It has been widely-publicised that the Companies Act 2006 is the largest piece of legislation ever passed by Parliament. It runs to 1,300 sections and 16 Schedules. Besides that, delegated legislation in the form of statutory instruments under which provisions are brought into force and regulations made will continue to expand the total of this giant.

Here we look at one small area which may help to companies and actually save them some money rather than merely adding to the burden of compliance: two-way electronic communication with shareholders.

Under the old Companies Act 1985, although companies could send some documents to members electronically - accounts and meeting notices, for example - it was optional. The intention under the Companies Act 2006 is to make electronic communication with members the default position.

Since the provisions came into force on 20 January this year companies have been encouraging their shareholders to agree to this which will save them paper, printing and distribution costs. This will bring shareholder communications into line with filing of tax returns and most documents at Companies House where e-filing is now commonplace.

Communication to members

A company can continue to use any existing authority for e-communication. Otherwise, it will be necessary to procure the passing of a shareholder resolution or amend the articles. A report as of 8 October this year on the trend among listed companies indicates that there is a preference towards the latter route. Listed companies (excluding AIM) must adopt the new regime by means of a general meeting. Other companies have the option of writing to their members on an individual basis.
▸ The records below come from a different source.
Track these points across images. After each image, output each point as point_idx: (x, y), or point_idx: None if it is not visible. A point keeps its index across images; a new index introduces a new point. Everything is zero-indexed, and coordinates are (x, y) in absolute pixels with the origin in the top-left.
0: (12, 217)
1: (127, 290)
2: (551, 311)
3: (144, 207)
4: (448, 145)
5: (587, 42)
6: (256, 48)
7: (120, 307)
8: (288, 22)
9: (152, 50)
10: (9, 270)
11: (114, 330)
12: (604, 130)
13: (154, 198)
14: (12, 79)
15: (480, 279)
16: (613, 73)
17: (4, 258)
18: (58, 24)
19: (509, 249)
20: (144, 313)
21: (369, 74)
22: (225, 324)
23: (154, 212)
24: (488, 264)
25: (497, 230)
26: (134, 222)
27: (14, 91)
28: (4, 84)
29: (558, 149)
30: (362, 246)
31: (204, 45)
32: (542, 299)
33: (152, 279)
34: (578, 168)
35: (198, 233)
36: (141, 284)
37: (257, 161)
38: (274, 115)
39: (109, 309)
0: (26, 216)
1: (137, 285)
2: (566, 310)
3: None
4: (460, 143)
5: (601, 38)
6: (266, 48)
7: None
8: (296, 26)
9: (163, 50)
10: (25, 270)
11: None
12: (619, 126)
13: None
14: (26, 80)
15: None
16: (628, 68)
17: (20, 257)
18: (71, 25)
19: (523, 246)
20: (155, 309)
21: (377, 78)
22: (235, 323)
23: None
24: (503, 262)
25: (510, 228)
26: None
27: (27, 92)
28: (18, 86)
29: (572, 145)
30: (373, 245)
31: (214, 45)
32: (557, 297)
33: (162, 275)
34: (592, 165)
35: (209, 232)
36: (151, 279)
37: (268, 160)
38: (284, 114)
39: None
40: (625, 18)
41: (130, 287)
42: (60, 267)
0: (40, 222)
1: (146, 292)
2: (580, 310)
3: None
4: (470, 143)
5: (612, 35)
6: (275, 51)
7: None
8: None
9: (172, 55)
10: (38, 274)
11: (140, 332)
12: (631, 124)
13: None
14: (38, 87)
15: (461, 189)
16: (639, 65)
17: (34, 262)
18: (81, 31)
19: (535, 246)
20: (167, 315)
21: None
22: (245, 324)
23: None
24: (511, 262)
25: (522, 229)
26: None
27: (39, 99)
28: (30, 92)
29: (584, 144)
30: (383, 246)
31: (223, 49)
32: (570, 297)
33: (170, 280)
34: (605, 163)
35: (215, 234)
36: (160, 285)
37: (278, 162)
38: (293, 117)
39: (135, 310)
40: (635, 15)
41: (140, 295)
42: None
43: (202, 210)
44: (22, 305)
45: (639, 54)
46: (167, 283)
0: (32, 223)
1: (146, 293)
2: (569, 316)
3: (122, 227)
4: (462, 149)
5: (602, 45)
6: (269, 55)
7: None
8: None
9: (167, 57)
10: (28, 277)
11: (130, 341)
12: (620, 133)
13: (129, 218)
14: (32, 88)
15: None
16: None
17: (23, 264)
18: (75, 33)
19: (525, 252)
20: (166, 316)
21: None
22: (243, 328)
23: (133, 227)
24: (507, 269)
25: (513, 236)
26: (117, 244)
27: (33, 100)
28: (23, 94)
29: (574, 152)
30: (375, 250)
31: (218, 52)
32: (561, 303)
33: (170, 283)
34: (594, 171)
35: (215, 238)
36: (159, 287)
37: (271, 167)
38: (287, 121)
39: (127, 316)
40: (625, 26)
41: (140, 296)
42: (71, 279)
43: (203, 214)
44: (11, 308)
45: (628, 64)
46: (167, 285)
Successful implementation will enable a company to notify its members via e-mail and/or its website. Members who do not reply objecting to the changes within 28 days of notification can be deemed to have consented. Inevitably there is scope for an awkward shareholder to agree for information via the website but not via e-mail in which case the company must continue to notify by hard copy the postings on its website.
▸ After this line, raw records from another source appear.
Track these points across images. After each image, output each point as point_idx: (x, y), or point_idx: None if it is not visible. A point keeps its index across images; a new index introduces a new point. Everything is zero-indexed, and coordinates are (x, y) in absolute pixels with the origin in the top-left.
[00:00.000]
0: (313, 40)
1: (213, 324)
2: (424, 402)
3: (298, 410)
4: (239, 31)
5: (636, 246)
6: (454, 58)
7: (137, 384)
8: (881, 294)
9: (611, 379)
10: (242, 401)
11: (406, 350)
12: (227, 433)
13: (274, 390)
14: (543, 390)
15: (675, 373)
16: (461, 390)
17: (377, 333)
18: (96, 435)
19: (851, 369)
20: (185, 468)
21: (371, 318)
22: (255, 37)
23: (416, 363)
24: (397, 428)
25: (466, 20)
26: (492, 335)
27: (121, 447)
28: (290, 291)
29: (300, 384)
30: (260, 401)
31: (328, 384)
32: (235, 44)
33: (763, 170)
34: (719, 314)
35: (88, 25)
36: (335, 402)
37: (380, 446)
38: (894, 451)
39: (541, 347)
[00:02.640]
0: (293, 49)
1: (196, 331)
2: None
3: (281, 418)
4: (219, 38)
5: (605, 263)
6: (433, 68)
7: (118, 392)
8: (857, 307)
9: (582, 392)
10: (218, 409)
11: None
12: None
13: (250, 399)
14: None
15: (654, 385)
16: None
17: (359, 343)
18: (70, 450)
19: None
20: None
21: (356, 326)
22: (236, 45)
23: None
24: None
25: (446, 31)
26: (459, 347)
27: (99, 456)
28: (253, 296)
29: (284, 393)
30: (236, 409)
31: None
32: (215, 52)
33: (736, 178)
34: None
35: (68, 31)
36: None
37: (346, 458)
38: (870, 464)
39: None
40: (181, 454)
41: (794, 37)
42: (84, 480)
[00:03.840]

Communication from members

If it provides an electronic address a company can receive e-communications from its members. in response to notices of meetings or invitations to appoint proxies. It will also need to consider what security measures are prudent to verify the identity of its members.

Conclusion

In addition to the above, listed (not AIM) companies must also comply with Chapter 6 of the Financial Service Authority's Disclosure Rules and Transparency Rules sourcebook full details of which are downloadable at http://www.fsa.gov.uk/pubs/hb-releases/rel64/rel64dtr.pdf

One of the more commercially attractive aspects of the new communications regime must surely be that a company can now seriously encourage its members to look at its website and vaunt the benefits of its business.